Grade 0 = No artifacts; Grade 1 = Artifact visible in the subcutaneous tissue, good diagnostic quality; Grade 2 = Artifact <5 mm in fibro-glandular tissue (FGT), good diagnostic quality; Grade 3 = Artifacts >5–10 mm in FGT, readable with minimally impaired clinical assessment; Grade 4 = Artifact >11–30 mm in FGT, readable with slight impaired clinical assessment; Grade 5 = Artifact >30 mm in FGT, impaired clinical assessment.

Chi-square test.

Abbreviations: MRI: magnetic resonance imaging, T1 = longitudinal relaxation time, T2 = transverse relaxation time.

Modified SDIEQ

Between 6 and 12 months after surgery, 76.0% (38/50) of the patients answered the SDIEQ at one timepoint (either at 6 or 12 months). Out of the 27 patients with a skin discoloration, only one patient reported “a lot” to “very much” discomfort in all five different aspects.
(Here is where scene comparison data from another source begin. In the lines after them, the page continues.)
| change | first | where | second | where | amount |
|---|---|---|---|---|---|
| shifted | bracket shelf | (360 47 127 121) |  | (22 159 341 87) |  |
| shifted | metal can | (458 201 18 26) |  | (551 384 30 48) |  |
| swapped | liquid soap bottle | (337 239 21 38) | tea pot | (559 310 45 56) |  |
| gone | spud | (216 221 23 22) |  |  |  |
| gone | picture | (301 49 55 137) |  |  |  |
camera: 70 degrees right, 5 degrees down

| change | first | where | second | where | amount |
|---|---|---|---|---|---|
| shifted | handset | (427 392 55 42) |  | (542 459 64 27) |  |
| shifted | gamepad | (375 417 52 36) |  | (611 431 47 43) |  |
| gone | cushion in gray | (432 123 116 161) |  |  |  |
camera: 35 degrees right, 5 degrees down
The size of the discolored skin in this patient measured 0.55 cm², ranking as the 18th largest discoloration within the group, with the remaining skin discolorations.

Residual magnetic counts

The injection site in the breast was measured for transcutaneous residual magnetic counts, with a median magnetic residual count of 9999 (IQR 4575-9999) immediately after surgery, 8020 counts (IQR 3400–9999) at 1 month follow-up, 4038 counts (IQR 1450–9999) at 6 months, and 1400 counts (IQR 589–3900) at 12 months. The transcutaneous residual magnetic counts were lower in patients when the skin discoloration had been removed (Table 5).

Table 5.

The residual SPIO counts after surgery depending on whether the skin discoloration was removed or not.
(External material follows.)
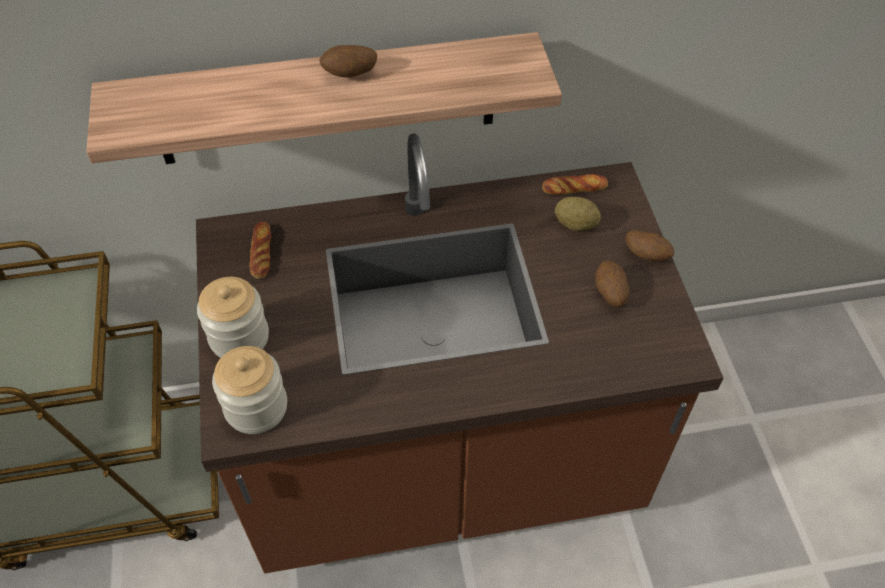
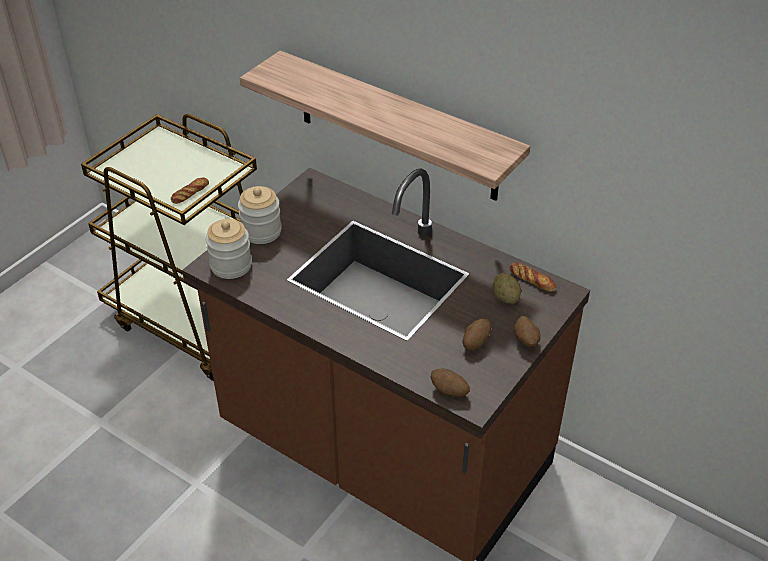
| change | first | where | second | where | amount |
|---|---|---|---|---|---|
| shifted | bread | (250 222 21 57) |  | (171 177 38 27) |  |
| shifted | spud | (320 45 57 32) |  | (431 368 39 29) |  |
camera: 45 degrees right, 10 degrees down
Follow-up period	Residual SPIO counts Removed skin discoloration		p-value*
	Yes	No
After surgery	5454 (3360–9999)	9999 (9999–9999)	0.001
1 month	3100 (900–4853)	9999 (6510–9999)	<0.001
6 months	2200 (420–3800)	7406 (3800–9999)	0.006
12 months	1002 (251–1825)	2200 (1100–5500)	0.016

SPIO, superparamagnetic iron oxide.

Mann–Whitney U test.

Discussion

In the first report of the MAGSNOW trial, SLN detection was feasible in all 50 patients using an intradermal ultra-low dose of 0.1 mL SPIO.¹⁴ In the present pre-planned follow-up of the secondary endpoints, MRI artifacts and skin discoloration were evaluated. None of the patients showed MRI artifacts deemed to be of any major impact on the radiological assessment of the breast gland. The skin discolorations after the intradermal injections were small and remained similar in size during the 12-month follow-up Fig. 2. Importantly, even if there was a remaining skin discoloration, this did not have an impact on the patient-reported experience.

Fig 2.

Follow-up of typical skin discoloration in a woman after 0.1 mL intradermal SPIO injection.

Previous studies that have used 2 mL of SPIO injected in the glandular tissue have reported MRI artifacts of a greater extent compared to our results.^10,11,16,17 In patients undergoing BCS and SLNB, Aribal et al. reported that 48.8% of the patients had MRI artifacts that impaired the assessment with signal void within the FGT.¹⁷ Also, compared to our results, Krischer et al. presented three times more MRI artifacts (76.5%) after a mean of 42-month follow-up in a subgroup of patients treated with BCS.¹⁰ Similar observations as ours were made in another study presenting less frequent MRI artifacts using 0.l mL SPIO injected intratumorally in six patients; however, an intratumoral injection seemed to result in a lower detection rate.¹¹ A recent prospective observational study using a 1 mL peritumoral SPIO injection reported a weighted prevalence rate of 20.9% for SPIO-related artifacts in the breast parenchyma in patients undergoing BCS, which aligns with our findings of a 25% frequency of artifacts affecting the breast parenchyma.¹⁸ However, different MRI scale was used in these studies. Therefore, it is challenging to draw direct parallels between the studies, especially considering that we investigated different doses and injection sites.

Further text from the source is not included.